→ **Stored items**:
******************************
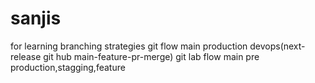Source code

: # sanjis
for learning branching strategies
git flow
main production
devops(next-release
git hub
main-feature-pr-merge)
git lab flow
main
pre production,stagging,feature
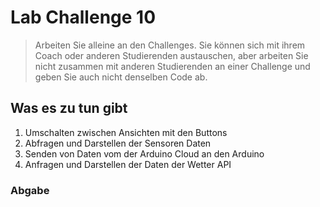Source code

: # Lab Challenge 10

> Arbeiten Sie alleine an den Challenges. Sie können sich mit ihrem Coach oder anderen Studierenden austauschen, aber arbeiten Sie nicht zusammen mit anderen Studierenden an einer Challenge und geben Sie auch nicht denselben Code ab.

## Was es zu tun gibt

1. Umschalten zwischen Ansichten mit den Buttons
2. Abfragen und Darstellen der Sensoren Daten
3. Senden von Daten vom der Arduino Cloud an den Arduino
4. Anfragen und Darstellen der Daten der Wetter API


### Abgabe



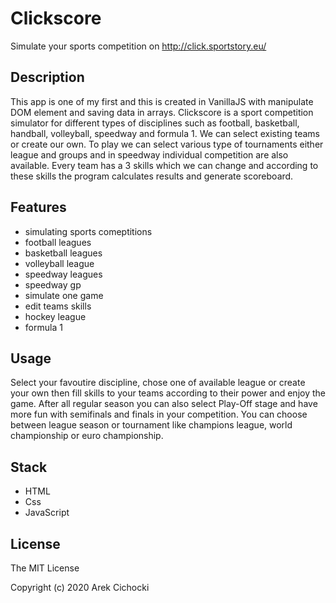 # Clickscore

Simulate your sports competition on http://click.sportstory.eu/

## Description

This app is one of my first and this is created in VanillaJS with manipulate DOM element and saving data in arrays.
Clickscore is a sport competition simulator for different types of disciplines such as football, basketball, handball, volleyball, speedway and formula 1. We can select existing teams or create our own. To play we can select various type of tournaments either league and groups and in speedway individual competition are also available. Every team has a 3 skills which we can change and according to these skills the program calculates results and generate scoreboard.

## Features

- simulating sports comeptitions
- football leagues
- basketball leagues
- volleyball league
- speedway leagues
- speedway gp
- simulate one game
- edit teams skills
- hockey league
- formula 1

## Usage

Select your favoutire discipline, chose one of available league or create your own then fill skills to your teams according to their power and enjoy the game.
After all regular season you can also select Play-Off stage and have more fun with semifinals and finals in your competition.
You can choose between league season or tournament like champions league, world championship or euro championship.

## Stack

- HTML
- Css
- JavaScript

## License

The MIT License

Copyright (c) 2020 Arek Cichocki
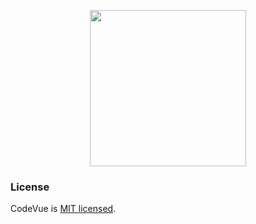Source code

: <p align="center">
  <img width="250" src="https://fidelusperutravel.com/wp-content/uploads/2018/03/vuecode-01.png">
</p>

### License
CodeVue is [MIT licensed](./LICENSE).
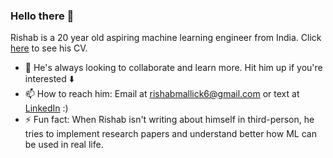 ### Hello there 👋

Rishab is a 20 year old aspiring machine learning engineer from India. Click [here](https://github.com/rishabgit/rishabgit/blob/master/Rishab_Mallick_resume.pdf) to see his CV.
- 👯 He's always looking to collaborate and learn more. Hit him up if you're interested :arrow_down:
- 📫 How to reach him: Email at rishabmallick6@gmail.com or text at [LinkedIn](https://www.linkedin.com/in/rishabmallick/) :)
- ⚡ Fun fact: When Rishab isn't writing about himself in third-person, he tries to implement research papers and understand better how ML can be used in real life.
******************************
→ **PROBLEM DETAILS**: Transcribe the whole of the data exactly, minus any pictures.

→ **ANSWER TO THIS EXERCISE**:
Source code

: # sanjis
for learning branching strategies
git flow
main production
devops(next-release
git hub
main-feature-pr-merge)
git lab flow
main
pre production,stagging,feature
Source code

: # Lab Challenge 10

> Arbeiten Sie alleine an den Challenges. Sie können sich mit ihrem Coach oder anderen Studierenden austauschen, aber arbeiten Sie nicht zusammen mit anderen Studierenden an einer Challenge und geben Sie auch nicht denselben Code ab.

## Was es zu tun gibt

1. Umschalten zwischen Ansichten mit den Buttons
2. Abfragen und Darstellen der Sensoren Daten
3. Senden von Daten vom der Arduino Cloud an den Arduino
4. Anfragen und Darstellen der Daten der Wetter API


### Abgabe



 # Clickscore

Simulate your sports competition on http://click.sportstory.eu/

## Description

This app is one of my first and this is created in VanillaJS with manipulate DOM element and saving data in arrays.
Clickscore is a sport competition simulator for different types of disciplines such as football, basketball, handball, volleyball, speedway and formula 1. We can select existing teams or create our own. To play we can select various type of tournaments either league and groups and in speedway individual competition are also available. Every team has a 3 skills which we can change and according to these skills the program calculates results and generate scoreboard.

## Features

- simulating sports comeptitions
- football leagues
- basketball leagues
- volleyball league
- speedway leagues
- speedway gp
- simulate one game
- edit teams skills
- hockey league
- formula 1

## Usage

Select your favoutire discipline, chose one of available league or create your own then fill skills to your teams according to their power and enjoy the game.
After all regular season you can also select Play-Off stage and have more fun with semifinals and finals in your competition.
You can choose between league season or tournament like champions league, world championship or euro championship.

## Stack

- HTML
- Css
- JavaScript

## License

The MIT License

Copyright (c) 2020 Arek Cichocki
Source code

: <p align="center">
  <img width="250" src="https://fidelusperutravel.com/wp-content/uploads/2018/03/vuecode-01.png">
</p>

### License
CodeVue is [MIT licensed](./LICENSE).
 ### Hello there 👋

Rishab is a 20 year old aspiring machine learning engineer from India. Click [here](https://github.com/rishabgit/rishabgit/blob/master/Rishab_Mallick_resume.pdf) to see his CV.
- 👯 He's always looking to collaborate and learn more. Hit him up if you're interested :arrow_down:
- 📫 How to reach him: Email at rishabmallick6@gmail.com or text at [LinkedIn](https://www.linkedin.com/in/rishabmallick/) :)
- ⚡ Fun fact: When Rishab isn't writing about himself in third-person, he tries to implement research papers and understand better how ML can be used in real life.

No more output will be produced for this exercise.